Jan 05 16:39:33 zesko kernel: mce: [Hardware Error]: CPU 11: Machine Check: 0 Bank 5: bea0000000000108
Jan 05 16:39:33 zesko kernel: mce: [Hardware Error]: TSC 0 ADDR 1ffff9cf29d14 MISC d012000100000000 SYND 4d000000 IPID 500b000000000 
Jan 05 16:39:33 zesko kernel: mce: [Hardware Error]: PROCESSOR 2:870f10 TIME 1641400770 SOCKET 0 APIC d microcode 8701021

Jan 05 16:41:17 zesko kernel: [drm:amdgpu_job_timedout [amdgpu]] *ERROR* ring vcn_dec timeout, signaled seq=6293, emitted seq=6294
Jan 05 16:41:17 zesko kernel: [drm:amdgpu_job_timedout [amdgpu]] *ERROR* Process information: process vivaldi-bin pid 2084 thread vivaldi-bi:cs0 pid 2114

This happened after the stable update of Linux kernel 5.15.12 and mesa.
My guess is GPU RX 5700 triggered the CPU to reboot the system.

I tried to turn off PBO in BIOS setting of the motherboard ASUS prime B450, so far it does not crash yet. I will wait and see.

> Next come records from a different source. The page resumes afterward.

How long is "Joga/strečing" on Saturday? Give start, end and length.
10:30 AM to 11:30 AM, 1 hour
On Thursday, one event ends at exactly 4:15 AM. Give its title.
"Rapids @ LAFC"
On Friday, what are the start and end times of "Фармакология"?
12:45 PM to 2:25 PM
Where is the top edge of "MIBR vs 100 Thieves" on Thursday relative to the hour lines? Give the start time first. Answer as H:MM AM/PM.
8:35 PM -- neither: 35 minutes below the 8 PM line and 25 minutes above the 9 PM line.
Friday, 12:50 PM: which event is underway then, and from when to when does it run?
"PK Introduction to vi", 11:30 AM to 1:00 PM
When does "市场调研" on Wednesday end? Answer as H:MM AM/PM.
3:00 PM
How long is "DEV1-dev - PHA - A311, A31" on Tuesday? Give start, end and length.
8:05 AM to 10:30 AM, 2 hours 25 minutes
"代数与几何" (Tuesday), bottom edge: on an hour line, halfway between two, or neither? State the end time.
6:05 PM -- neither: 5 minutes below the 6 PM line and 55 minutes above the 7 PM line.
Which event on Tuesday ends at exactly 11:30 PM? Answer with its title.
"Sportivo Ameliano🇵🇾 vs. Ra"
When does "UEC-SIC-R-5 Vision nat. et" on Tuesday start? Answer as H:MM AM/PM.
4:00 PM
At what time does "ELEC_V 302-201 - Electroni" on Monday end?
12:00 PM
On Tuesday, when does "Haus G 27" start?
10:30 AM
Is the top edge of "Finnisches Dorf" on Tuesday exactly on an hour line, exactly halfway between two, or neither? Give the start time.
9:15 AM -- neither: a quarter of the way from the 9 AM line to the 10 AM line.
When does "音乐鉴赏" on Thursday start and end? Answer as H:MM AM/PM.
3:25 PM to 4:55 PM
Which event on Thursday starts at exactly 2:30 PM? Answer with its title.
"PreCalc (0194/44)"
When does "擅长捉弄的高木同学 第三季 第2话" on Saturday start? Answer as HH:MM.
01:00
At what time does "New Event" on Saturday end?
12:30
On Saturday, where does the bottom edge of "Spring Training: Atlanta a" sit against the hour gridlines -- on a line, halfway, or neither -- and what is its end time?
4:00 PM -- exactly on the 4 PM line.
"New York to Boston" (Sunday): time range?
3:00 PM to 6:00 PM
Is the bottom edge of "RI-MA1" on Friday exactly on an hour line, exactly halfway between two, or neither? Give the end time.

Before the stable Manjaro update, the error looks different without MCE error, but use the same behavior (It crashed when watching YouTube)

Okt 17 20:22:31 zesko kernel: [drm:amdgpu_job_timedout [amdgpu]] *ERROR* ring vcn_dec timeout, signaled seq=2315893, emitted seq=2315895
Okt 17 20:22:31 zesko kernel: [drm:amdgpu_job_timedout [amdgpu]] *ERROR* Process information: process vivaldi-bin pid 45233 thread vivaldi-bi:cs0 pid 45253
Okt 17 20:22:40 zesko kernel: [drm:amdgpu_cs_ioctl [amdgpu]] *ERROR* Failed to initialize parser -125!
Okt 17 20:22:40 zesko kernel: [drm:amdgpu_cs_ioctl [amdgpu]] *ERROR* Failed to initialize parser -125!
Okt 17 20:22:40 zesko kernel: [drm:amdgpu_cs_ioctl [amdgpu]] *ERROR* Failed to initialize parser -125!

It looks like your issue: DE froze with graphic glitches... lots of kernel, drm, and amdgpu entries in journal


I read a bit other forums, that someone has experienced that MSI motherboards have more problems than ASUS motherboard.

hmm, that would be annoying if it’s true… as I felt the MSI-Unify was pretty much the perfect spec/cost ratio for my move to AM4-x570 for the 5600X CPU… but any company can build bad/good boards; sometimes it’s its own lottery :wink:

For me, MCE error is perhaps related to RAM’s frequency that is too low 2133 MHz in ASUS BIOS setting by default.
I changed 2133 MHz to “D.O.C.P” like XMP as 3200 MHz (The optimized frequency of the RAM) 1 week ago. So far no MCE error comes up.